Using the information:
1. Retype the hotel room review from "Standard Twin Room" up to and including "a nice touch!".
2. According to the hotel room review, what two fixtures make up the bathroom's wet room?

START Document passage

Finally, I’d have to admit that the beds are quite comfortable. I liked that the pillows are proportionately sized (unlike at the Nagoya Tokyu Hotel) and that the mattress wasn’t too firm. As you’d often find in Japanese hotels, a pyjama set is also placed on the bed for use during the stay. However, I did question the placement of the room’s sole rubbish bin right next to the bed. That, I felt, was really quite undesirable.

Standard Twin Room

Despite all that, the room is comfortable enough for our stay, although truly nothing special.


Accessed through the entrance corridor is the bathroom, which features a nice wet room composed of a rainshower and bathtub. Being newly built in 2020, it is no surprise that the bathroom feels sleek and modern. I was more so impressed by the addition of a Toto Neorest wash closet, which surely is a nice touch!

END Document passage
START Data provided

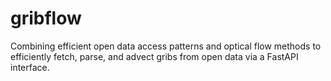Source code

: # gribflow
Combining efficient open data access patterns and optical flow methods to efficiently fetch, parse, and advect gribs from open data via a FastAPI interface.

END Data provided

Outputs for the tasks:
1.
Standard Twin Room

Despite all that, the room is comfortable enough for our stay, although truly nothing special.


Accessed through the entrance corridor is the bathroom, which features a nice wet room composed of a rainshower and bathtub. Being newly built in 2020, it is no surprise that the bathroom feels sleek and modern. I was more so impressed by the addition of a Toto Neorest wash closet, which surely is a nice touch!

2. A rainshower and a bathtub.